At past tour performances, unexpected visits by fellow collaborators have occurred, and I am led to believe that it will be no different for the show tonight. Such collaborations are not unusual for the group, as the observed and unsaid Blue Man Group philosophy is one that collaborates pantomime acting with a live band playing rock music at the same time or between “scenes.”

The rock band in the Blue Man act is not your typical band. In fact, the touring version of the Blue Man Group practices a form of anti-rock in that what they perform is not a rock concert but is, after all, a celebration of complexities.

What in the world do I mean? The band that accompanies the group is mostly acoustic, and intertwined with seemingly random sound bytes in order to communicate a message. After all, Blue Man Group performer Matt Goldman admitted in a recent interview, “We are trying to shake up the rock world.”

This avant-garde audio is accompanied by experimental visuals of differing words and symbols that may appear random in nature but are a contemporary delight when combined with the music and the acts of the Blue Men on stage.

The Complex tour was not only named after the CD release but was termed complex in that the idea of the group is for these Blue Men to explore what they perceive to be a complex world. They seem to uncover every possible sound that can be created with PVC tubing, and each will quickly shoot a facial expression of dismay should one of the others commit a fop in the new world they have entered.

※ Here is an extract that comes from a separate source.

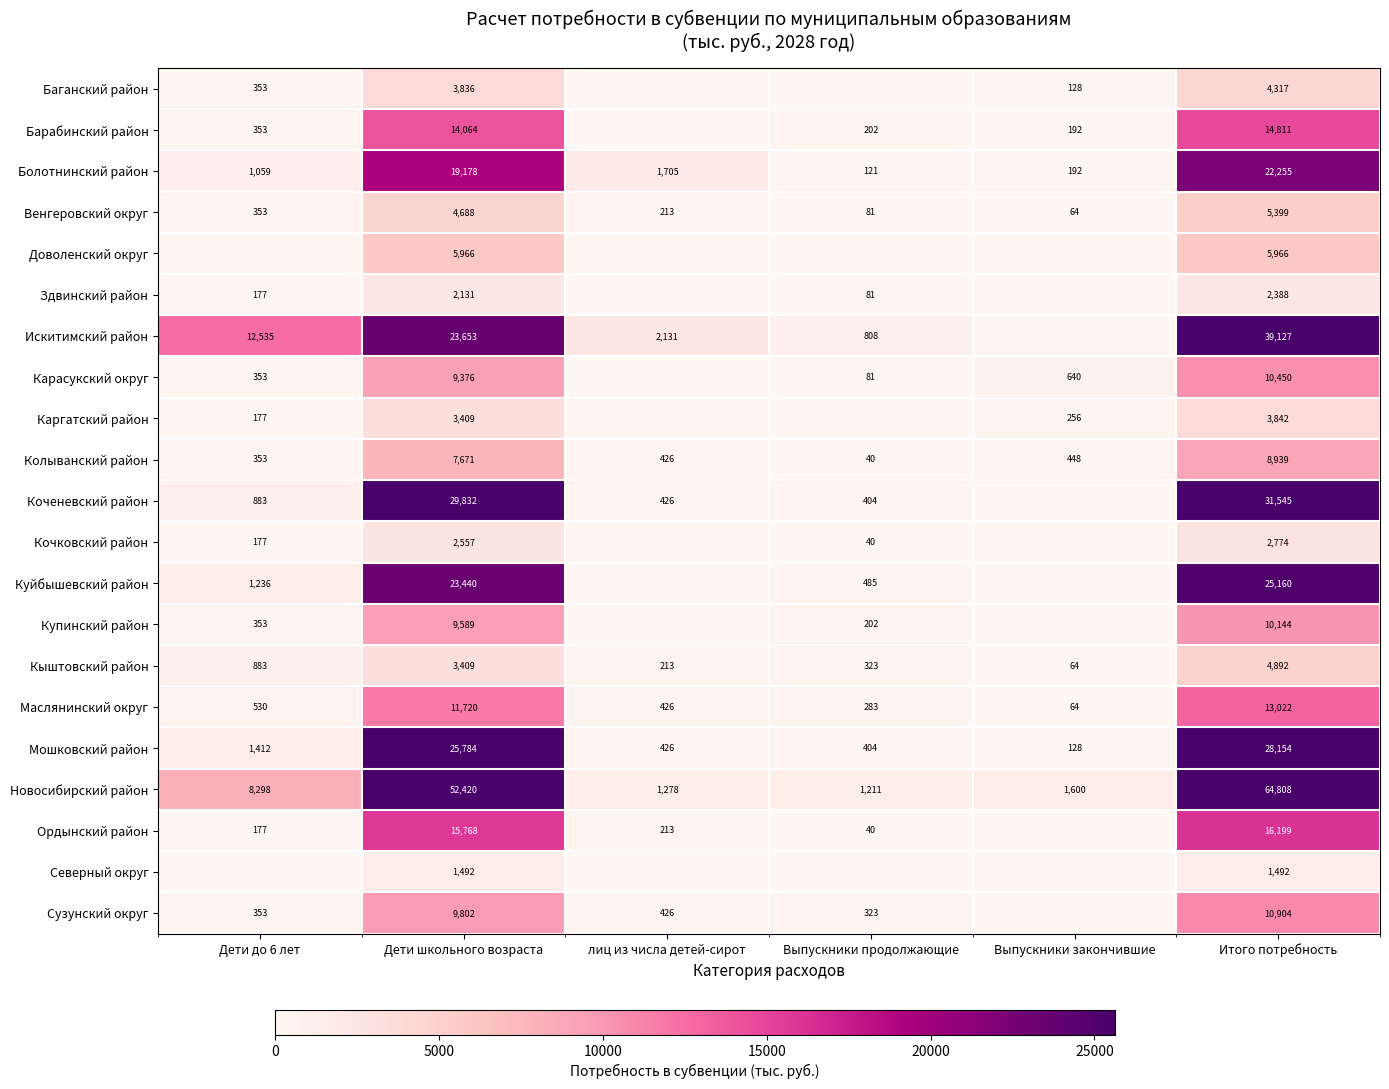

What is the greatest value displayed?

64808.0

The complexities of PVC tubing are the tip of the iceberg in terms of the complexities discovered. The Blue Men are constantly looking around to try to make sense of other objects and things around them that are complex.

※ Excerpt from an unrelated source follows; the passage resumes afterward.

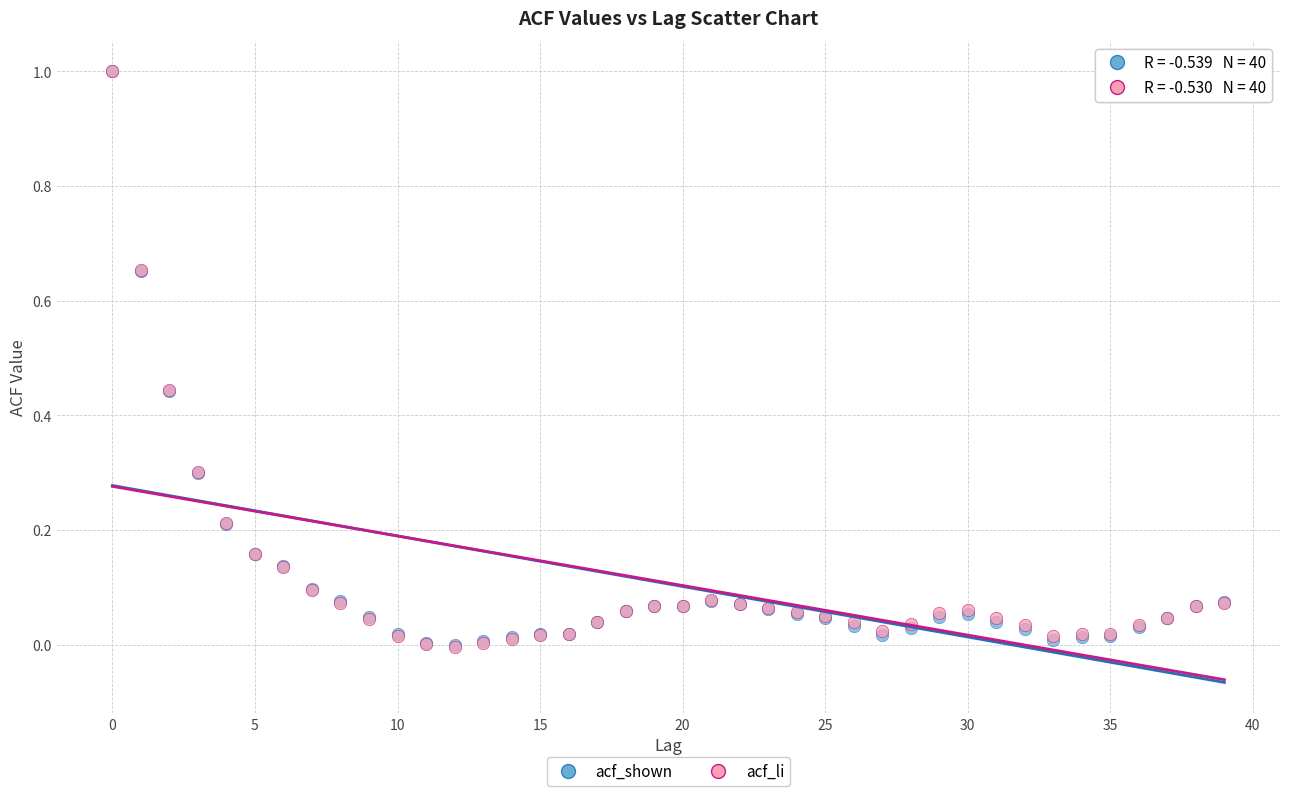

What are all the series names shown in the legend?

acf_shown, acf_li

The Blue Men have, in the past, performed a skit in which they tried to come to terms with drums with paint inside of them. They utilized drumsticks to beat their individual drums, only to learn that each drum had a different color of paint on its skin. They presented the discovery of their differences as unexpected and then learned to live their color differences, becoming interested in getting the color of their paint as high into the air as possible.

This example illustrates an important point to be made about the Blue Man Group: their show has real world generalizability with regard to many social issues (including race relations, explored in this example). This is not a complex world and the simple Blue Men prove that, for themselves, exploring this newfound world called Earth is an experience that teases out their own individual complexities. This is not a show to be missed.

If you would like to see this contemporary experience for yourself before the Madison show, check out the Blue Man Group website (www.blueman.com), click on “The Complex,” then click the “Video” button. The “Your Attention” movie will offer a example representative of what an attendee can expect from tonight’s showing.

The Blue Man Group performs at the Kohl Center tonight, Wed. Oct. 22, at 7:30 p.m. Tickets are $21.50 to $44, and are still available at Ticketmaster outlets.